With seven players missing from Christopher Park, as they represent their countries all over the world, work still continues in the build-up towards the return of the Barclays Premier League this weekend.
The absence of first team games has given the squad much more time to prepare and Ryo Miyaichi expressed how it is a benefit, particularly helping him to settle in.
“The international break has given me a good chance to get to know my surroundings a bit more.
“It has also been a great chance for me to impress back here at the training ground.
“I have to show the gaffer how ready I am to play and it is a really good time to do that.
“Of course when the players return from their games with their countries I have to continue the same amount of work-rate.”
It has been just under a month since Miyaichi’s arrival at the DW Stadium, something that has excited the young winger.
“I’m very happy to be here because the standard in the Premier League is so high but, I have to keep working hard to get in the starting line-up every week.

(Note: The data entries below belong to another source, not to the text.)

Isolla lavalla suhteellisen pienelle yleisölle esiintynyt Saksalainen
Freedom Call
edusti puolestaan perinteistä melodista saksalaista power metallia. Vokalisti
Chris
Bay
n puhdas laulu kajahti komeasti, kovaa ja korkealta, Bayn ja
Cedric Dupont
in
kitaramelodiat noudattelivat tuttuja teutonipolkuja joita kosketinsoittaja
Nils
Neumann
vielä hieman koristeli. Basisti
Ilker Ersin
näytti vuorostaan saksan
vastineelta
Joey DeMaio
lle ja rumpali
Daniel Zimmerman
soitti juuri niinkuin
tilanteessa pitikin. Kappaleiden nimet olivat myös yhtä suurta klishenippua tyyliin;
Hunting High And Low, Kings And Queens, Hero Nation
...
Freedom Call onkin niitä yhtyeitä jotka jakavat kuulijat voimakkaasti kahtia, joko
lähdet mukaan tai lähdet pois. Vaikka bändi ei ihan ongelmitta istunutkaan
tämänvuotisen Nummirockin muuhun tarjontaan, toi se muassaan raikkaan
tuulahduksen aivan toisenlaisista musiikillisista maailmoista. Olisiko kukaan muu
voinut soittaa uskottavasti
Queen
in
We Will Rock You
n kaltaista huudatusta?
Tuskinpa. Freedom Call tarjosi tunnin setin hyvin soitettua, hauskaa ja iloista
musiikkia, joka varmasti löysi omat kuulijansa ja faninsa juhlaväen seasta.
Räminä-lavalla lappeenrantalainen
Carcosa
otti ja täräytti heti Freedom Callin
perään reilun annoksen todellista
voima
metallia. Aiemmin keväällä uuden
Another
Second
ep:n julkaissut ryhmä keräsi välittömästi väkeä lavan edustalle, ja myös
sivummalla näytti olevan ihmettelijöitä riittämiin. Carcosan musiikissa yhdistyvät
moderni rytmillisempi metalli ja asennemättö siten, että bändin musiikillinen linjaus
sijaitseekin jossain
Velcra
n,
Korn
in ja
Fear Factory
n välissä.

“I really appreciate how I have been welcomed at Wigan Athletic and Ali Al Habsi has been a huge help in doing that.
“He gave me some advice and encouragement when I came on in the Stoke game which made me feel really good and ready.”
“I’ve always wanted to play in the Premier League and when I was younger in Japan I always watched the games on TV.

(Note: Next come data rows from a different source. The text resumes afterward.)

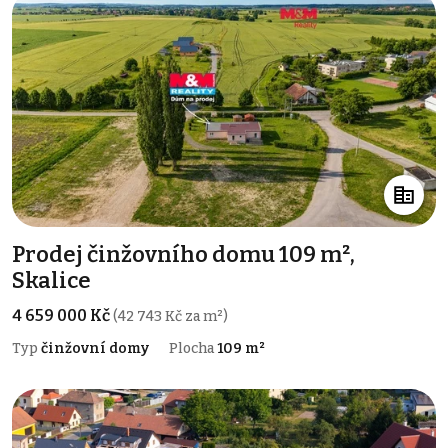
Prodej činžovního domu 109 m²,
Skalice
4 659 000 Kč
(42 743 Kč za m²)
Typ
činžovní domy
Plocha
109 m²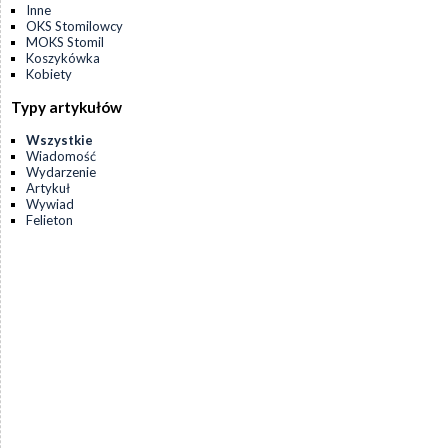
Inne
OKS Stomilowcy
MOKS Stomil
Koszykówka
Kobiety
Typy artykułów
Wszystkie
Wiadomość
Wydarzenie
Artykuł
Wywiad
Felieton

“I didn’t really have a favourite team when I was young; I just liked watching the exciting players and seeing the crowd get behind everyone.”
Miyaichi’s loan deal with Bolton Wanderers last season made him the fourth Japanese player to play in the Premier League and with the addition of three more of his countrymen this season (Shinji Kagawa at Manchester United and Tadanari Lee and Maya Yoshida), the 19-year-old believes interest from his native Japan is at an all-time high.
“In Japan there is a huge interest in Premier League football.
“Most of the games that are shown on television are from the Premier League, the people in Japan love it.
“I saw players like Junichi Inamoto and Hidetoshi Nakata both play in the Premier League and when I was young they were the role models that people in Japan could look up to.
“I would like to become a role model like they were when they played in England and it is a great thing that there are more Japanese players in the Premier League now.”